» **Supplied text**
Hesperidin mitigates copper nanoparticle exposure-induced mitochondrial unfolded protein response through the SIRT3-FOXO3A signaling pathway.

BACKGROUND

With the increasing application of copper nanoparticles (CuNPs) across various fields, its toxicity and hazards are gradually being confirmed. Hesperidin (Hes), a flavonoid compound with extensive antioxidant and anti-inflammatory effects, has recently attracted public attention.

METHODS

Molecular docking was employed to investigate the potential binding sites between Hes and SIRT3. The activation of the SIRT3-FOXO3A signaling pathway by Hes was further validated through a series of experiments in vitro and vivo.

» **Work instructions**
Continue the abstract on hesperidin and copper nanoparticle toxicity, starting after the last sentence shown.

[Dataset entries]

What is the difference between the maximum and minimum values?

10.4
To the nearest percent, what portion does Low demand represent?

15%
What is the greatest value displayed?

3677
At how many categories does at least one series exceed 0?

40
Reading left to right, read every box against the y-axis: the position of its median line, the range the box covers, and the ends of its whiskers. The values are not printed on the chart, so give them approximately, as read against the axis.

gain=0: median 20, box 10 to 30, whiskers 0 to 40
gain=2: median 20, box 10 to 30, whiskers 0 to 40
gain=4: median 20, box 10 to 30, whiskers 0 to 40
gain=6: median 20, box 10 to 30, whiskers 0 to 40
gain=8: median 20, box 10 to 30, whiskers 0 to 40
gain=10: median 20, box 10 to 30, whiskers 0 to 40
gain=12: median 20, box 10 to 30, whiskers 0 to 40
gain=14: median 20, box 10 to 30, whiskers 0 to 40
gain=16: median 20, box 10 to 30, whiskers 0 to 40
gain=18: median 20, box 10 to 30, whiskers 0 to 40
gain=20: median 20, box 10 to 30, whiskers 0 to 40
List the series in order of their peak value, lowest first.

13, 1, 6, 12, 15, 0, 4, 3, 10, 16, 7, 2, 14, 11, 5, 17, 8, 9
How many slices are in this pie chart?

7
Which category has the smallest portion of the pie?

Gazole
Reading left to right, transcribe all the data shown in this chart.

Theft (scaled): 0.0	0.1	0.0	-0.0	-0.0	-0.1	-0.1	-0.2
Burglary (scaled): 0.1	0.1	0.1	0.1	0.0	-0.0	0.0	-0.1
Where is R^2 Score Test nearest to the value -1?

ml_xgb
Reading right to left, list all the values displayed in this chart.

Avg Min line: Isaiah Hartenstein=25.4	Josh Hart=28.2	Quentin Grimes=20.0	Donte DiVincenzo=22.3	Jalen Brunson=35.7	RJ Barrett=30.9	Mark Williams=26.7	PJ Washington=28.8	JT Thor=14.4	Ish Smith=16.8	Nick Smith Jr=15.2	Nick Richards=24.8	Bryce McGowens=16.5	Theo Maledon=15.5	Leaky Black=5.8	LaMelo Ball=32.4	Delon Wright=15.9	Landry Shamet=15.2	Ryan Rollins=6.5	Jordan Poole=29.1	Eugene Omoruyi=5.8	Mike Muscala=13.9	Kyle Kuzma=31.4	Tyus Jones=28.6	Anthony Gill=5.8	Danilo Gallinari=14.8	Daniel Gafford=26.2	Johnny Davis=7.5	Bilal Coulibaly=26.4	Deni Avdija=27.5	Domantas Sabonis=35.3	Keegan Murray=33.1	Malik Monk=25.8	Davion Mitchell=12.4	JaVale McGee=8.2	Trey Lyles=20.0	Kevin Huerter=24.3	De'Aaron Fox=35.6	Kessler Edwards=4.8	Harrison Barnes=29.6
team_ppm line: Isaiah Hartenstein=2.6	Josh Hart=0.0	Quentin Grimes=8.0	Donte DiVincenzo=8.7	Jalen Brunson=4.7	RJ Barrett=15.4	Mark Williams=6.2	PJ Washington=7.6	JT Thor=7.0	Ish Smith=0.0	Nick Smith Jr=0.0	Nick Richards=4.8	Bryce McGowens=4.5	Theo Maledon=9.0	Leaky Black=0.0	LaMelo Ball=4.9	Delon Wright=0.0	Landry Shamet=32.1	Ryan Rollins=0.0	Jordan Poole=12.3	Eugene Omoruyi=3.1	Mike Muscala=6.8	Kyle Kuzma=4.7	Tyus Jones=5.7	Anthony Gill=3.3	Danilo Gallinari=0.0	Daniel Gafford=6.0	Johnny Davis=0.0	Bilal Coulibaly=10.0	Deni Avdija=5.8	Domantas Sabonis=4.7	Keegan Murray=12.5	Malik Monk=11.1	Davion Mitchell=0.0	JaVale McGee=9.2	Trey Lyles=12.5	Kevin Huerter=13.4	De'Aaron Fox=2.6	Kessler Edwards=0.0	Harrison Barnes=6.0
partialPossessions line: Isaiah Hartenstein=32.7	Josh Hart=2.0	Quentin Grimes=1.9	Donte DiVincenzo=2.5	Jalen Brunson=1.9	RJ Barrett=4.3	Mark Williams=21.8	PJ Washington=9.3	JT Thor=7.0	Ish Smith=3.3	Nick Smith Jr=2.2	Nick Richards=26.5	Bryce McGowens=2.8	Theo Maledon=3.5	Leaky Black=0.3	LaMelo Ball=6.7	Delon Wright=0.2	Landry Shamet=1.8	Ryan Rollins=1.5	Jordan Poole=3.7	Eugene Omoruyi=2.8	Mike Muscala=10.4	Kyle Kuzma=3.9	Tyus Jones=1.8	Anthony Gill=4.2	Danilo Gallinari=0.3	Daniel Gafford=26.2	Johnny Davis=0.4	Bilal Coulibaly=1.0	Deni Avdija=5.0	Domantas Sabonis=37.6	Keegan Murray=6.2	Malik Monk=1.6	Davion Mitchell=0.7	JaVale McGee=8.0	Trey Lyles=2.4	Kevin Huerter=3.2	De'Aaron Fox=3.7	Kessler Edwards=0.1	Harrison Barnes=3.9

» **Output for this task**
RESULTS

The results indicate that exposure to CuNPs can cause pathological damage to liver. Compared with the control group, exposure to CuNPs induced the accumulation of reactive oxygen species and mitochondrial UPR in broiler liver, specifically manifested as an increase in reactive oxygen species and the gene and protein levels of UPR related proteins. The molecular docking results indicate that Hes and SIRT3 have potential binding sites. However, after treatment with Hes, pathological damage in liver was alleviated. At the same time, we found that the SIRT3-FOXO3A signaling pathway was activated, leading to a significant decrease in the expression levels of proteins and genes related to UPR.

CONCLUSION

Hes can ameliorate hepatic oxidative damage and UPR induced by exposure to CuNPs by activating the SIRT3-FOXO3A pathway.